Bu zam yağmurundan payımıza çaresizlik değil direniş düşecek!
Cemaat ve tarikatlara milyonlarca lira aktarılırken öğrencilerin sorunlarına kulak tıkanıyor, öğrenciler enflasyon karşısında hiçbir etkisi olmayan zamlara mahkûm ediliyor.
Pıxabay
Berfin GÜLER
İnönü Üniversitesi
Merhaba Genç Hayat Okurları. Ekonomik krizle boğuştuğumuz 2021’i tam geride bıraktık derken 2022 yılını da zam yağmurları ile karşıladık. Kredi ve bursa gelen zam biz daha sevinemeden cebimizden çıkmış oldu. Deyim yerindeyse kaşıkla verilen kepçeyle geri alındı. Şehrimiz Malatya’da ulaşıma gelen %50 zamla birlikte elektrik faturalarını ikiye katlayıp doğalgaz faturalarına da yansıyan zamlar öğrencinin bütçesini kat kat aşar oldu. Biz de ev arkadaşımla diğer evlere kıyasla en uyguna bulduğumuz, aylık kirası 1000 TL olan öğrenci evimize gelen 1075 TL doğalgaz faturasından sonra küçük çaplı bir kalp krizi yaşadık diyebiliriz. Gelen fatura sonrası en soğuk aylardan geçmemize rağmen kombiyi kapatmayı bile düşündük. Ocak ayının bu denli bütçemizi sınayacağına ihtimal bile vermiyorduk. Ev kirasını dahi aşan bir fatura hiçbir öğrencinin altından kalkabileceği bir miktar değildir. Yurt çıkmadığı için mecburen evde kalan bir öğrencinin çalışmadan, yalnızca aldığı bursla sadece faturalar ile baş edebilmesi bile mümkün değil. “Biz iktidara geldiğimiz zaman burslar 45 liracıktı” diyen Erdoğan, bizleri zam yağmuruna tutarken faturayı da yine biz öğrencilere, emekçilere, işçilere kesmekte. Barınma ve ulaşım biz öğrencilerin en temel hakkı olmasına rağmen artık bunlara dahi erişemiyoruz. Her gün okula gidip gelirken en az 6 TL yol parası ödeyen ve beş gün okula gitmek zorunda olan bir öğrencinin bursuna yapılan 200 TL zam da gerçekten çok komik bir rakam. Cemaat ve tarikatlara milyonlar aktarılırken neden öğrencilerin tüm bu sorunları görmezden gelinmekte? Biz öğrenciler neden her yeni güne geçim kaygısı ile başlıyoruz? Okulda konuştuğumuz tek konu ekonomik kriz oldu artık, başka bir şeyden bahsedemez olduk. Herhangi bir sosyal aktiviteye bütçe ayırmayı bırakalım bir kenara, en temel ihtiyaçlarımızı bile karşılayamaz olduk. En basit örneği, bir kadının en mecburi ihtiyacı olan hijyenik pedlerin fiyatları dudak uçuklatmakta. Artık ped alırken hangisi daha sağlıklı diye düşünmek yerine “Acaba hangisi daha ucuz” diye düşünmek zorunda kalıyoruz.
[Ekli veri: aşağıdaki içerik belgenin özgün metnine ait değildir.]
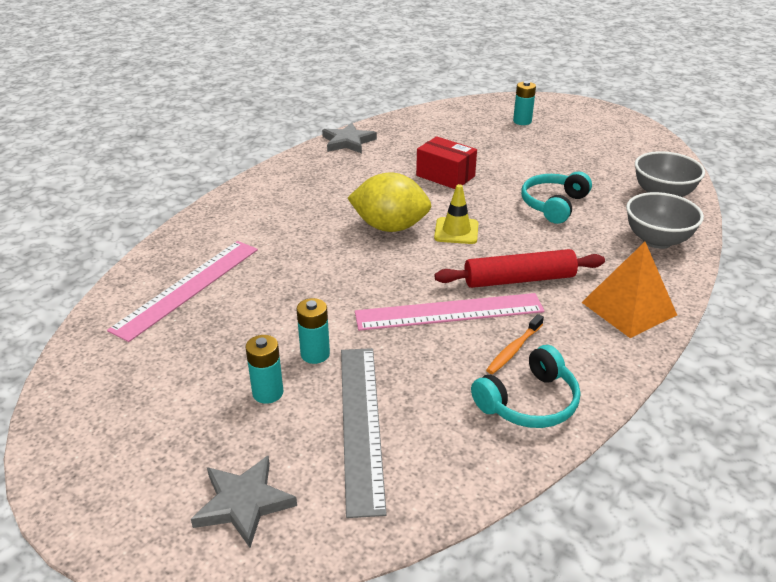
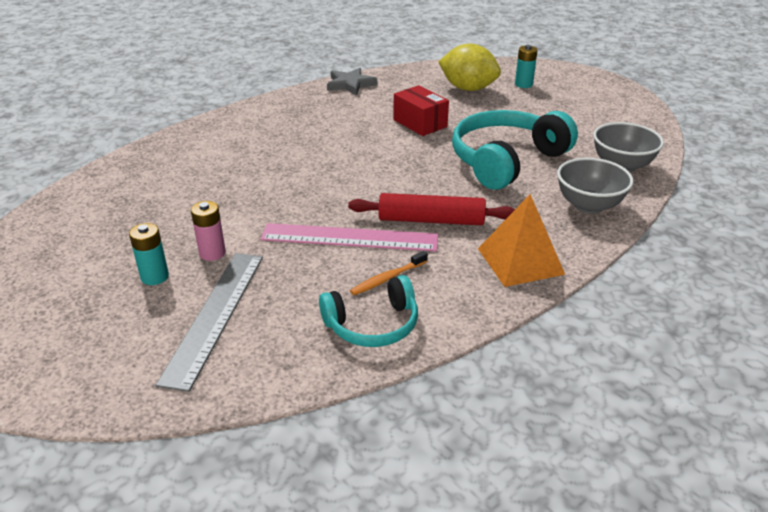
camera: 15 degrees right, 0 degrees up
(188, 288) = (143, 184): pink ruler -> none
(244, 503) = (82, 358): grey star -> none
(315, 354) = (212, 253): turquoise battery -> pink battery
(390, 227) = (342, 159): yellow lemon -> yellow lemon (468, 88)
(456, 231) = (400, 171): yellow traffic cone -> none
(553, 205) = (506, 161): turquoise headphones -> turquoise headphones, size x1.70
ÇARESİZ DEĞİLİZ, SESİMİZE SES KATARAK DEĞİŞTİRECEĞİZ
Gençliği cemaat ve tarikat yurtlarına iten, gelecek kaygısı ve ekonomik krizle baş başa bırakan Erdoğan ve AKP yönetimi, her ne kadar biz öğrencileri ve sorunlarımızı görmezden gelse de bulunduğumuz her alanda eylem, protesto ve boykotlar düzenleyerek; bu eylemlere dahil olurken sıra arkadaşımızı, sınıf arkadaşımızı, mahalle arkadaşımızı da kolumuza takıp sesimize bir ses daha katarak, giderek çoğalan bir kalabalıkla güçlü bir mücadele barikatı örerek bu düzeni değiştireceğiz! Krizin bedelini omuzlarımıza yıkılmasına izin vermeyeceğiz!